Daar hij inzag dat hij den steun van het leger noodig had, zoo hij de gewenschte hervormingen tot stand wilde brengen, trachtte hij dit voor zich te winnen door een oorlog tegen het achaeisch verbond, en inderdaad gelukte het hem na eenige kleine ondernemingen, de Achaeërs bij den berg Lycaeus en spoedig daarna (226) bij Leuctrum te verslaan.
Nu openbaarde hij zijne plannen aan eenige vertrouwden; door list verwijderde hij zijne tegenstanders, doodde vier ephoren, verbande tijdelijk 80 van de voornaamste oligarchen, maakte zijn broeder Euclīdas tot mederegent, schafte het ephoraat af, kondigde schulddelging en nieuwe verdeeling van grondbezit af, vermeerderde het aantal burgers door het opnemen van perioeken, hervormde den raad, en voerde de oude wetten en instellingen weder in.

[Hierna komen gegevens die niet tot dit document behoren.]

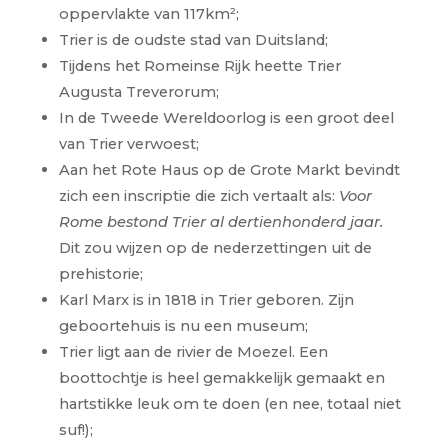
oppervlakte van 117km²;
Trier is de oudste stad van Duitsland;
Tijdens het Romeinse Rijk heette Trier
Augusta Treverorum;
In de Tweede Wereldoorlog is een groot deel
van Trier verwoest;
Aan het Rote Haus op de Grote Markt bevindt
zich een inscriptie die zich vertaalt als:
Voor
Rome bestond Trier al dertienhonderd jaar.
Dit zou wijzen op de nederzettingen uit de
prehistorie;
Karl Marx is in 1818 in Trier geboren. Zijn
geboortehuis is nu een museum;
Trier ligt aan de rivier de Moezel. Een
boottochtje is heel gemakkelijk gemaakt en
hartstikke leuk om te doen (en nee, totaal niet
suf!);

Den oorlog zette hij intusschen met geluk voort, zelfs Argos en Corinthe kozen zijne zijde; toch bood hij vrede aan op voorwaarde, dat de hegemonie van Sparta in de Peloponnēsus erkend werd, maar Arātus, vreezend dat het achaeisch verbond daardoor alle macht zou verliezen, vond het beter de hulp van Antigonus Doson in te roepen.
Nu ging Argos weder verloren en over het geheel kon Cl., die in dien tijd ook zijne gemalin verloor, zich niet tegen Antigonus staande houden; nadat de oorlog nog eenigen tijd met afwisselend geluk gevoerd was, en Cl. vergeefsche pogingen gedaan had om bij Ptolemaeus Euergetes ondersteuning te vinden, waagde hij bij Sellasia een grooten slag, maar leed een volkomen nederlaag en ontkwam met weinige ruiters (221). Terstond ging hij naar Aegypte om hulp te vragen, maar Ptolemaeus stierf kort daarna, en zijn opvolger Ptolemaeus Philopator liet zich door zijne gunstelingen overreden Cl. gevangen te nemen. Wel ontsnapte hij uit de gevangenis, maar wanhopende aan het bereiken van zijn doel, trachtte hij een opstand onder het volk te verwekken, en toen hij ook hierin geen steun vond, doodde hij zichzelf, 35 jaar oud (219).
Zijn lijk werd opgehangen en ook zijn moeder en kinderen werden ter dood gebracht.—5) van Naucratis, werd door Alexander belast met het toezicht op den bouw van Alexandrië en met het innen der belastingen. Wegens zijn hebzucht en afpersingen liet Ptolemaeus hem na den dood van Alexander ter dood brengen, terwijl hij zijne groote schatten verbeurd verklaarde.—6) atheensch beeldhouwer uit de 1e eeuw n. C., van wien een werk, de Germanicus in het Louvre, bewaard gebleven is; de zgn.
Venus van Medicis, die hem toegeschreven wordt, is niet van hem.